* Work order: Below is some data. Retype exactly the lines starting at the one with "right eye: (709, 391)" and ending at the one with "right back paw: (855, 353)".

* Data for review:
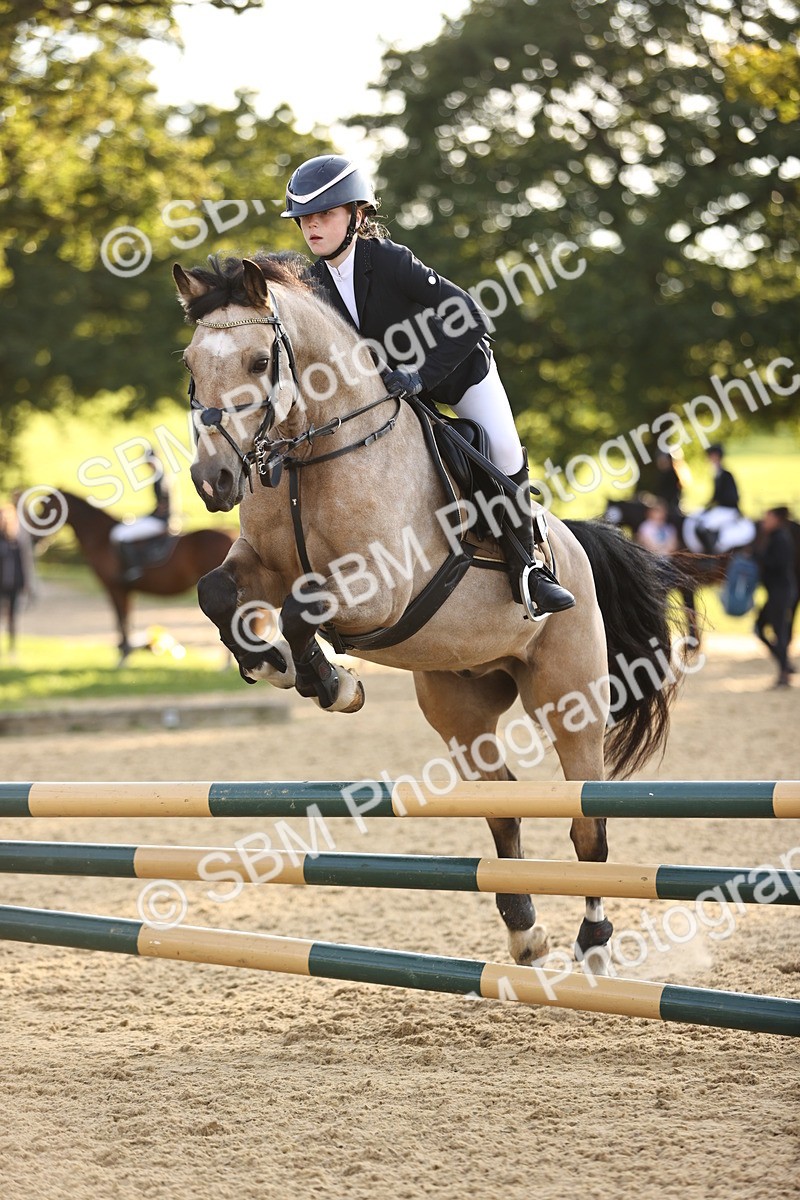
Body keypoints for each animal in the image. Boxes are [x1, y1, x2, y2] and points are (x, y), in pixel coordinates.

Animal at [34, 490, 235, 662]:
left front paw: (123, 657)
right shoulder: (125, 590)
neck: (101, 537)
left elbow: (122, 621)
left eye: (44, 510)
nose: (36, 542)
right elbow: (126, 620)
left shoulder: (115, 588)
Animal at [174, 250, 682, 974]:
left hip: (570, 699)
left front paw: (333, 683)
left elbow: (304, 612)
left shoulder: (378, 588)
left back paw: (593, 944)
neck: (312, 452)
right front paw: (271, 664)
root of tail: (577, 546)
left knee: (588, 823)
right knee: (502, 805)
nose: (213, 481)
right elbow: (217, 594)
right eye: (192, 363)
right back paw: (526, 935)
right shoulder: (263, 566)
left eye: (258, 360)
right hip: (460, 704)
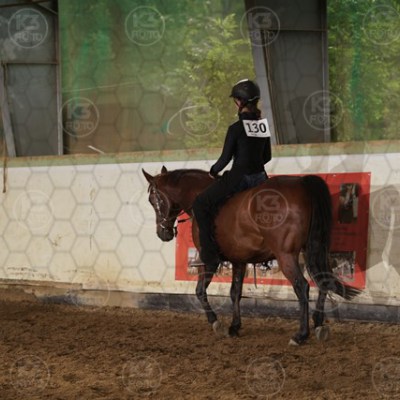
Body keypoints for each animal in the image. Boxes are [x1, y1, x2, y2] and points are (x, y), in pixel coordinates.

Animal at [142, 166, 361, 345]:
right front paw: (234, 326)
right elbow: (235, 292)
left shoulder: (209, 259)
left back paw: (301, 335)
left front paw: (216, 323)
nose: (163, 233)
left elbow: (200, 291)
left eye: (153, 200)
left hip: (286, 255)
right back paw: (318, 325)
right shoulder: (239, 260)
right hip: (313, 249)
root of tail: (301, 183)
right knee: (323, 280)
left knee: (302, 286)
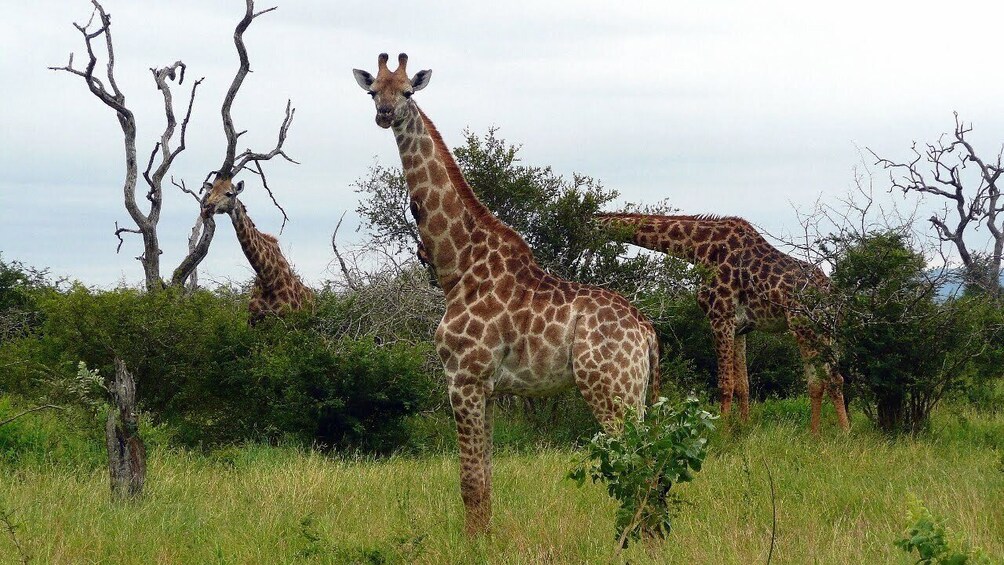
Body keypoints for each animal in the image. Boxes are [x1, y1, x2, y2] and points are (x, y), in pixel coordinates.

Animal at [201, 177, 314, 325]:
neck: (268, 278)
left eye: (229, 193)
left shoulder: (287, 321)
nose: (206, 208)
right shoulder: (252, 321)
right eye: (209, 193)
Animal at [353, 54, 660, 535]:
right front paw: (485, 539)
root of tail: (646, 331)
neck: (458, 266)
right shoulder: (490, 389)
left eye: (407, 92)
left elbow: (469, 482)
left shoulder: (463, 377)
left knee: (641, 465)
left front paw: (473, 543)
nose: (384, 114)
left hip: (610, 389)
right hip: (634, 392)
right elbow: (487, 479)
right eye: (372, 92)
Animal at [595, 213, 850, 434]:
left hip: (805, 327)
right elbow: (743, 385)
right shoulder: (741, 328)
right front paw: (744, 428)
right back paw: (820, 433)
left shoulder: (720, 317)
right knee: (826, 380)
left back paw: (838, 433)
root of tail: (834, 296)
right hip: (823, 331)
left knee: (826, 379)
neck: (699, 247)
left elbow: (725, 385)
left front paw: (722, 434)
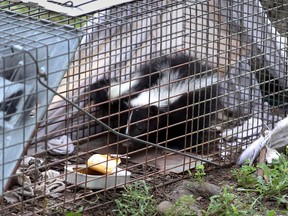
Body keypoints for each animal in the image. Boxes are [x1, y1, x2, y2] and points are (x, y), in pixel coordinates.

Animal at [90, 53, 220, 149]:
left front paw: (175, 145)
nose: (127, 141)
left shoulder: (183, 111)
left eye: (141, 127)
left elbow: (182, 130)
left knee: (200, 123)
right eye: (124, 122)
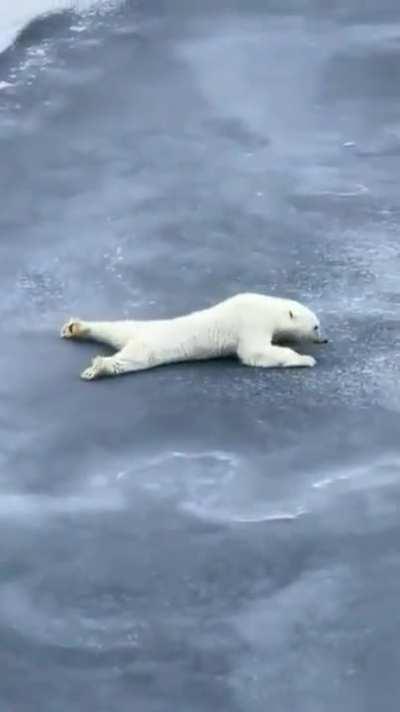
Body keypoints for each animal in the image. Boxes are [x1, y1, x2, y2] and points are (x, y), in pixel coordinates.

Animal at [60, 292, 327, 380]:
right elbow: (254, 352)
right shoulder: (251, 322)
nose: (324, 340)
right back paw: (98, 367)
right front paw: (306, 359)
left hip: (134, 329)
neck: (268, 308)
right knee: (131, 360)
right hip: (151, 346)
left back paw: (76, 327)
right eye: (316, 326)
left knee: (113, 328)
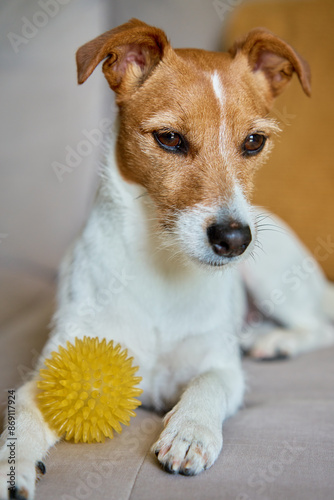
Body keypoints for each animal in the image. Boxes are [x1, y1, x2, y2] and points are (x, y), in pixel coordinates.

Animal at [0, 18, 334, 500]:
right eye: (170, 139)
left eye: (254, 142)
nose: (235, 239)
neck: (162, 266)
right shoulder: (57, 366)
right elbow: (22, 414)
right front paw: (14, 466)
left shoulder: (220, 365)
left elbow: (208, 384)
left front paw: (190, 431)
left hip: (271, 274)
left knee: (319, 326)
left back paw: (277, 342)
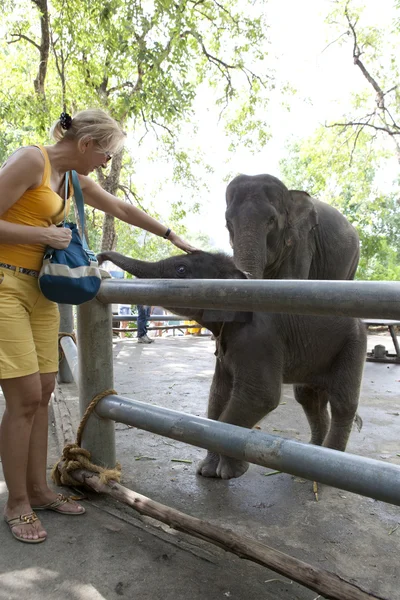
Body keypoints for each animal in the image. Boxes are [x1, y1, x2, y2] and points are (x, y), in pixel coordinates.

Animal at [97, 248, 366, 478]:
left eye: (181, 269)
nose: (99, 258)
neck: (240, 282)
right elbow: (218, 394)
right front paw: (207, 472)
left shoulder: (259, 341)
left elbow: (261, 397)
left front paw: (231, 473)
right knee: (308, 398)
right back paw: (314, 454)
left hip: (353, 346)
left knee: (342, 403)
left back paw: (327, 467)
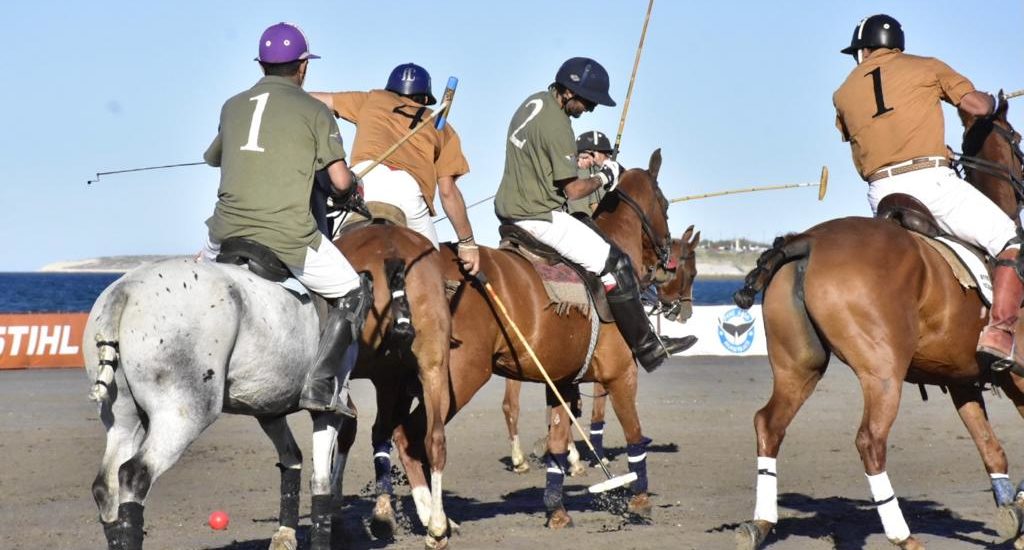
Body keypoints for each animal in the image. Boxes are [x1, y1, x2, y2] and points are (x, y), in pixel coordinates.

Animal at [499, 225, 700, 473]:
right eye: (692, 274)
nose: (686, 312)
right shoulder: (607, 369)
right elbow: (596, 410)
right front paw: (593, 457)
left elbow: (568, 409)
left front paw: (566, 453)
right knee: (512, 405)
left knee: (509, 405)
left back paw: (521, 458)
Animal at [733, 99, 1024, 548]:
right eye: (1017, 139)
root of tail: (806, 241)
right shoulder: (1018, 377)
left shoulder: (962, 380)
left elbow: (992, 449)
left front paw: (1013, 514)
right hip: (883, 370)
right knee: (870, 441)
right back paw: (904, 536)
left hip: (798, 365)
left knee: (768, 423)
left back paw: (760, 523)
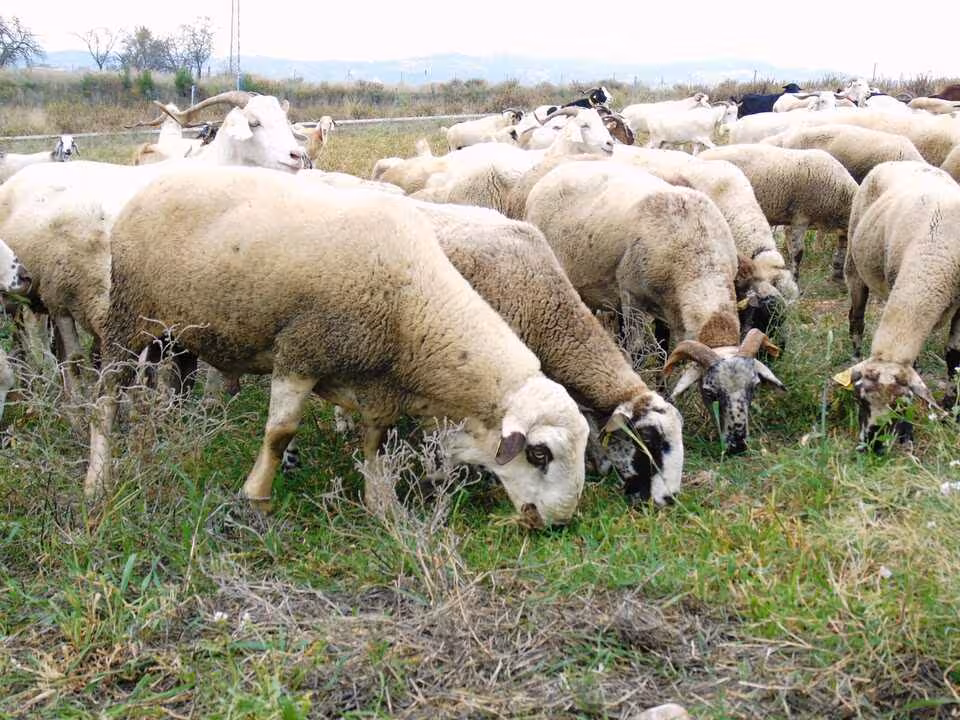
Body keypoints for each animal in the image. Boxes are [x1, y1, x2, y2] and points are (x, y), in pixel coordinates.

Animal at [89, 165, 590, 528]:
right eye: (539, 453)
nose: (557, 522)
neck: (412, 306)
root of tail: (158, 180)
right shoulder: (300, 352)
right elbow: (280, 433)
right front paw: (256, 498)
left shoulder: (379, 385)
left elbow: (376, 442)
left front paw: (382, 505)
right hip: (128, 315)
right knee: (107, 397)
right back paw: (98, 480)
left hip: (171, 332)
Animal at [521, 160, 785, 454]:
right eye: (709, 391)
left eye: (754, 387)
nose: (737, 445)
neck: (698, 254)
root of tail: (561, 169)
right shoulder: (632, 298)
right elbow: (637, 352)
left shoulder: (668, 309)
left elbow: (664, 352)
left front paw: (665, 394)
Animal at [842, 161, 960, 449]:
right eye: (860, 400)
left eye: (902, 403)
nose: (874, 445)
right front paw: (907, 433)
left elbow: (954, 357)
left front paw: (951, 409)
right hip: (854, 264)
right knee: (856, 319)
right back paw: (855, 353)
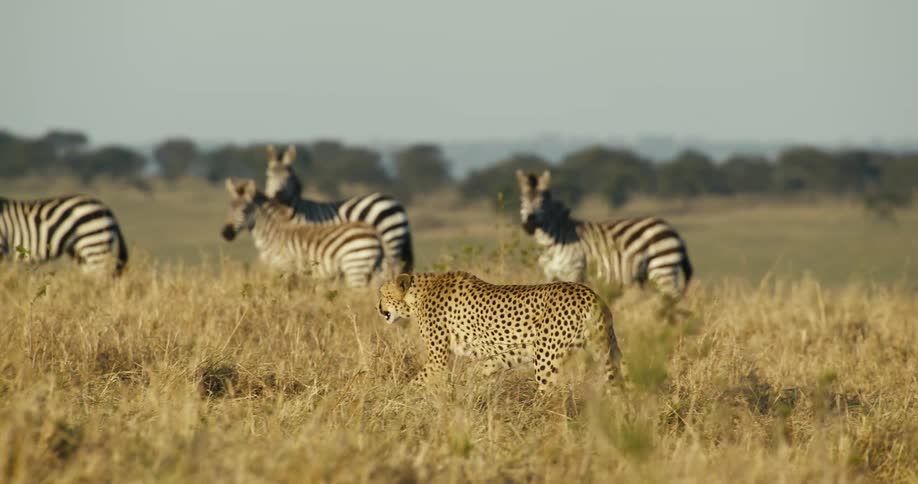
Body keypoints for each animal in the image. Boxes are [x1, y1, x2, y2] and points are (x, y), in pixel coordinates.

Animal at [221, 178, 384, 288]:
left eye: (244, 210)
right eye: (229, 207)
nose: (226, 233)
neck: (274, 234)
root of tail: (375, 233)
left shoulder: (286, 267)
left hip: (356, 268)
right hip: (372, 270)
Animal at [377, 271, 623, 392]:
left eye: (382, 294)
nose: (378, 308)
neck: (417, 294)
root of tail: (589, 293)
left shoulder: (437, 360)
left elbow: (416, 382)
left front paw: (398, 399)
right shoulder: (505, 355)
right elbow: (475, 373)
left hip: (546, 362)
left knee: (550, 398)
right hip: (609, 351)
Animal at [516, 170, 693, 298]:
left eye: (542, 201)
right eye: (522, 200)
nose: (529, 224)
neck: (551, 242)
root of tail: (671, 229)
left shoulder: (575, 270)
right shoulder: (550, 274)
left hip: (663, 268)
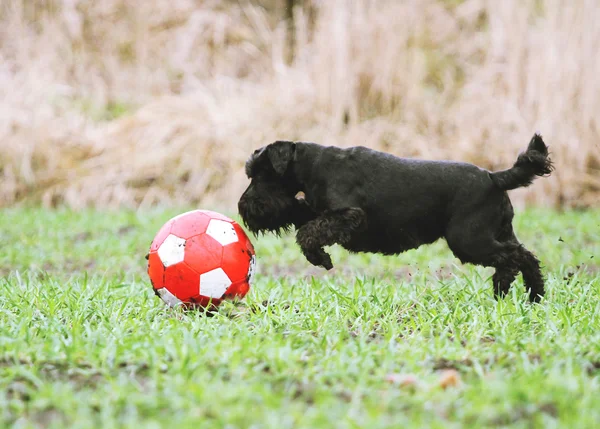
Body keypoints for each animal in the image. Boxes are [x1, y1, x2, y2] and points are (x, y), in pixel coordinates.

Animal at [238, 134, 552, 300]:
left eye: (262, 174)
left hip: (469, 240)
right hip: (496, 234)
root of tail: (493, 178)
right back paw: (527, 294)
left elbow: (308, 232)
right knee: (523, 256)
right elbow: (303, 216)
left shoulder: (349, 216)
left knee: (516, 257)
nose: (244, 207)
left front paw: (321, 258)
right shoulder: (318, 210)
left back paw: (515, 290)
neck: (312, 164)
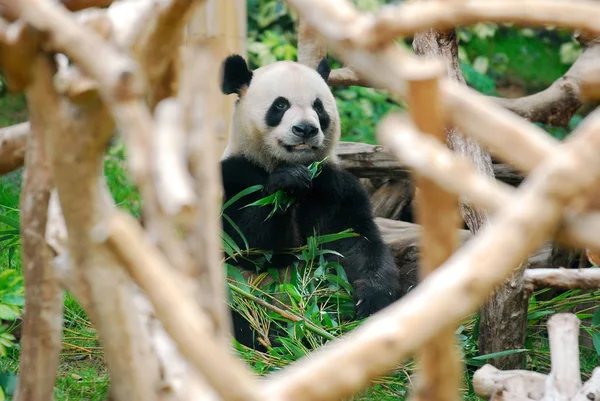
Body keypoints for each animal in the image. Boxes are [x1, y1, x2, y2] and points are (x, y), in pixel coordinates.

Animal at [218, 54, 400, 348]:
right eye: (280, 105)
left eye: (318, 107)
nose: (305, 129)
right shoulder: (233, 179)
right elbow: (249, 246)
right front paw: (287, 184)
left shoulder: (335, 188)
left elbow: (356, 244)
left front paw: (373, 303)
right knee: (240, 314)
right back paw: (275, 338)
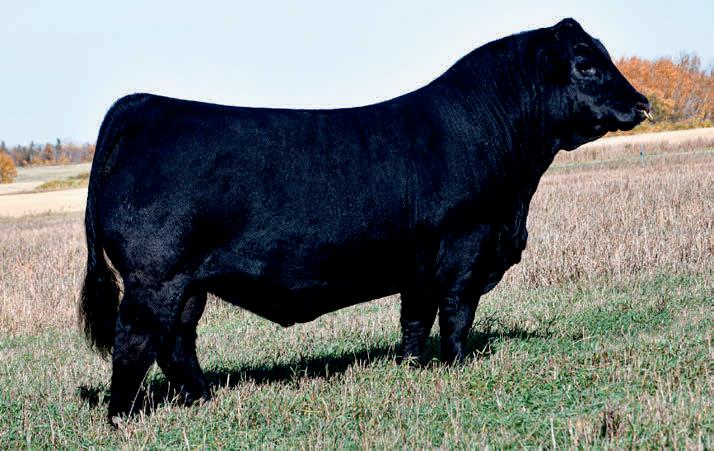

* Answer area:
right eye: (709, 391)
left eye: (754, 387)
nose: (737, 445)
neck: (698, 254)
root of tail: (561, 169)
right shoulder: (632, 298)
right elbow: (637, 352)
left shoulder: (668, 309)
left elbow: (664, 352)
left front paw: (665, 394)
Animal at [842, 161, 960, 449]:
right eye: (860, 400)
left eye: (902, 403)
nose: (874, 445)
right front paw: (907, 433)
left elbow: (954, 357)
left front paw: (951, 409)
right hip: (854, 264)
right knee: (856, 319)
right back paw: (855, 353)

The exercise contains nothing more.